В тот день мой отец с перевернутым лицом неожиданно появился в классе, отвел учителя в угол и там сообщил ему какую-то новость. Что дело плохо, стало тотчас ясно, так как учитель решил на один день закрыть хедер. При этом он вздыхал:
- О Всевышний! О Бог Авраама, Исаака и Иакова, смилуйся над их чадами, ведь они и Твои, смилуйся над ними.
Сбитые с толку, мы уставились на него. Столько свободных часов, какой подарок! Мы уже готовы были возликовать, но тут мой отец вернул нас на землю:
- Отправляйтесь домой, бегите быстро и, если Всевышнему будет угодно, возвращайтесь завтра.

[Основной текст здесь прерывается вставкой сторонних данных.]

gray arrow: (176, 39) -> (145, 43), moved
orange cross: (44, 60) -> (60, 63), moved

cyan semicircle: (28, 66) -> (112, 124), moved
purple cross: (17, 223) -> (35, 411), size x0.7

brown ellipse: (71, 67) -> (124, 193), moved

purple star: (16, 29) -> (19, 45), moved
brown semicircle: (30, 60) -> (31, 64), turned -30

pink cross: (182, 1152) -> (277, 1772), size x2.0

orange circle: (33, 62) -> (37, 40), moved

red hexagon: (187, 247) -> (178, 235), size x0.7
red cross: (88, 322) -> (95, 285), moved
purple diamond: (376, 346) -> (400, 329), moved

Я взял его за руку и почти бегом последовал за ним. Никогда не видел, чтобы он так спешил. Мама была во дворе с веником в руках: она начинала готовиться к Пасхе. Заметив нас, она мигом все поняла и свободной рукой зажала рот, чтобы оттуда не вырвался крик ужаса.
- Где девочки? - спросил отец.
- Дома.
- Пусть остаются дома. Скажи им, чтобы никуда не выходили. - И добавил: - Я велел закрыть школу.
- А магазин?
- Тоже закрыл. Надо закрыть всё.
По виду мамы не скажешь, что она удивлена: у нее это был не первый погром.

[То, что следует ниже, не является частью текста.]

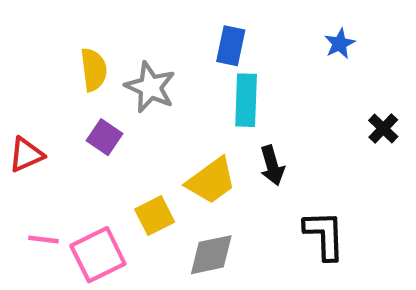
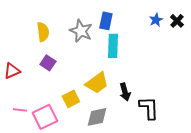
gray star: (150, 87) -> (81, 31), moved
black cross: (383, 128) -> (177, 21), moved
black arrow: (272, 165) -> (125, 92), moved

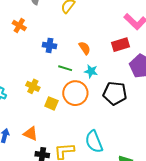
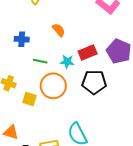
red rectangle: (121, 45) -> (88, 53), moved
orange semicircle: (85, 48) -> (59, 30), moved

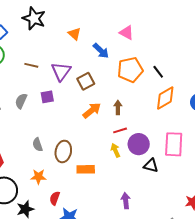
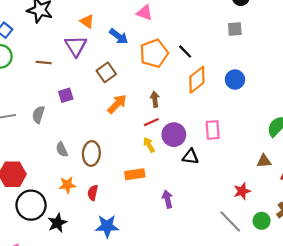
purple triangle: (61, 71) -> (76, 46), moved
gray semicircle: (21, 101) -> (38, 115), moved
brown arrow: (118, 107) -> (155, 99), moved
pink rectangle: (174, 144) -> (213, 130), size x0.7
orange rectangle: (86, 169) -> (135, 174), moved
red semicircle: (55, 198) -> (93, 193), moved

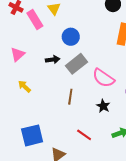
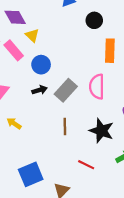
blue circle: (71, 37) -> (41, 65), moved
pink semicircle: (103, 78) -> (97, 87), moved, turned 65
black star: (103, 106) -> (102, 131), size x1.6

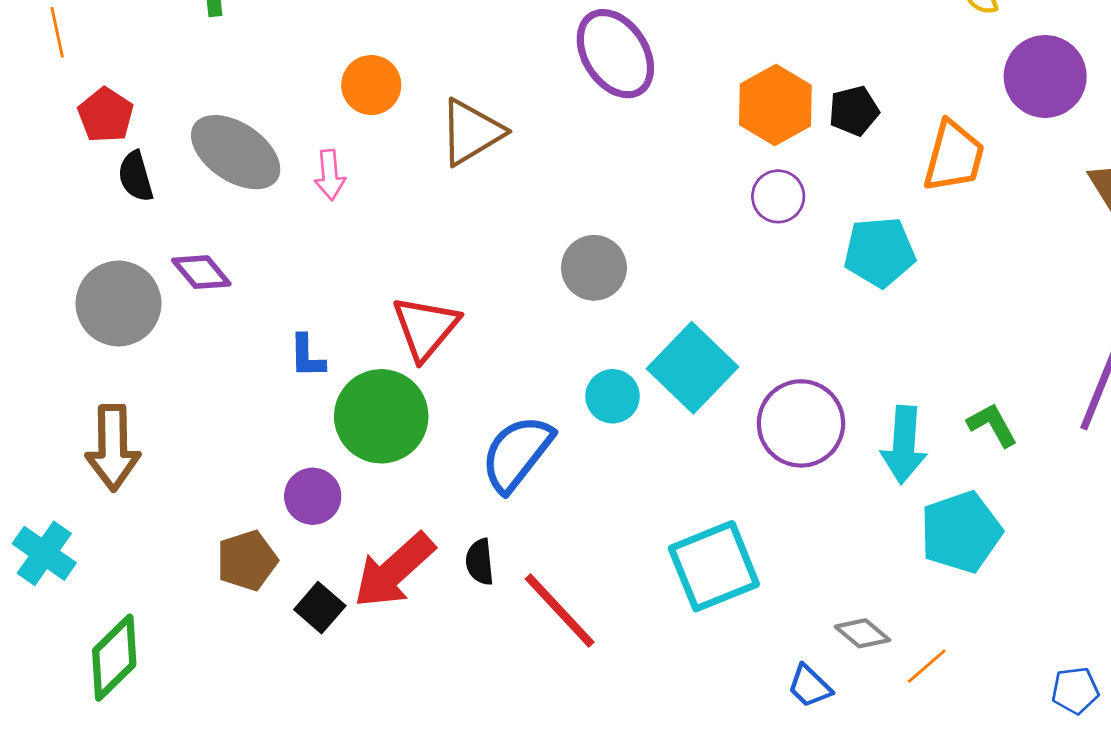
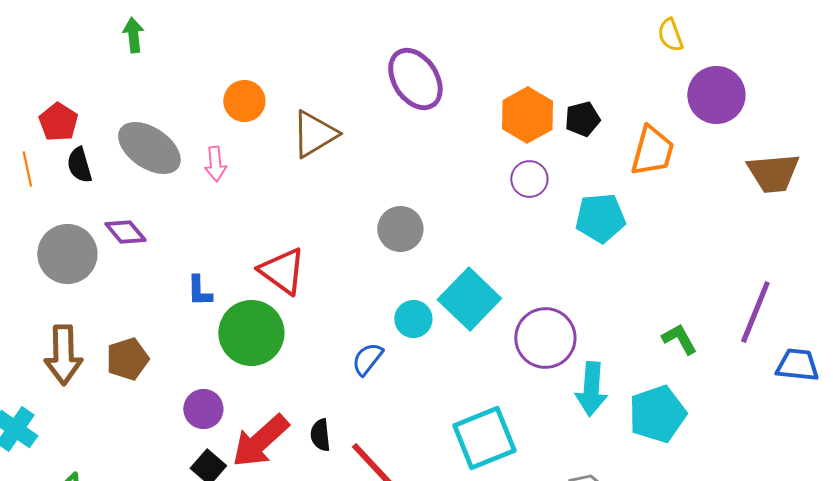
orange line: (57, 32) -> (27, 169), moved
red triangle: (425, 328) -> (282, 271), turned -34
cyan arrow: (904, 445) -> (591, 389), moved
blue semicircle: (517, 453) -> (367, 359), moved, size x0.6
purple circle: (313, 496) -> (203, 409), moved
brown pentagon: (247, 560) -> (127, 359), moved

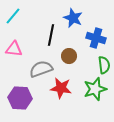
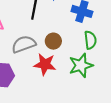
brown circle: (69, 56) -> (53, 41), moved

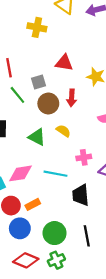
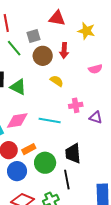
green triangle: (37, 137) -> (18, 87), moved
black trapezoid: (81, 195) -> (73, 153), moved
green circle: (55, 233) -> (45, 163), moved
black line: (87, 236) -> (67, 180), moved

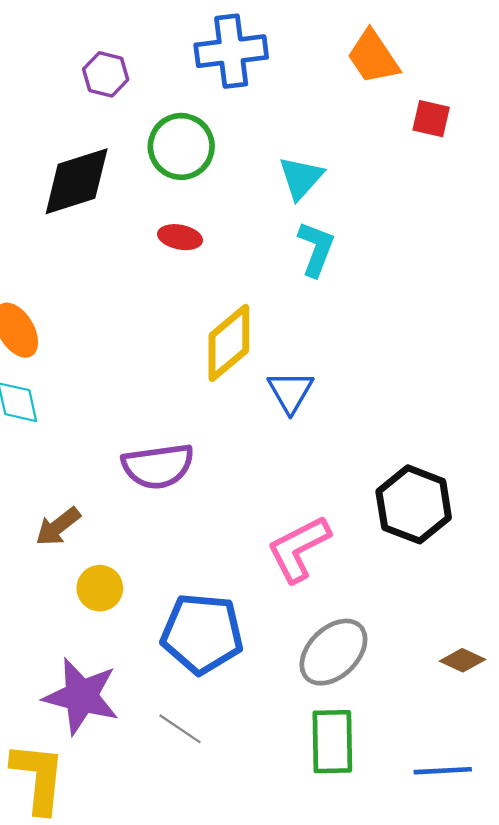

Время близилось к полудню. Стоял великолепный апрельский день. Деревья в цвету - праздник запахов и разноцветья. Голубое небо с белыми полосками облаков. Золотое солнце, обещающее все блага мира. В отдалении - радующие прохладой рощи. Спокойная блистающая река. И посреди этого - короткое, жестокое, варварское слово, взрывающееся как женский вопль или ор толпы, которую рубят шашками, похожее на тело со вспоротым животом и на пробитый череп. Да, гражданин следователь, наступал, вероятно, полдень. Один из тех весенних полдней, когда человек чувствует, что проживает эти минуты в согласии с Творением, а Белев был красив… Той красоты Белева, того спокойствия будущего Краснограда я никогда не забуду.
Мне не забыть ничего из событий того дня.
Отец позвал старшую дочь Машу:
- Хочешь для меня кое-куда сходить?
- Конечно, отец.
- Не боишься?
- Нет, отец. В любом случае женщине не так опасно. Что надо сделать?
- Сбегать в молельню и велеть ученикам, которые не из города, прийти к нам, если они не знают, где схорониться.
Маша ушла и вернулась с тремя молодыми людьми, один из них потом по прихоти случая стал ее мужем.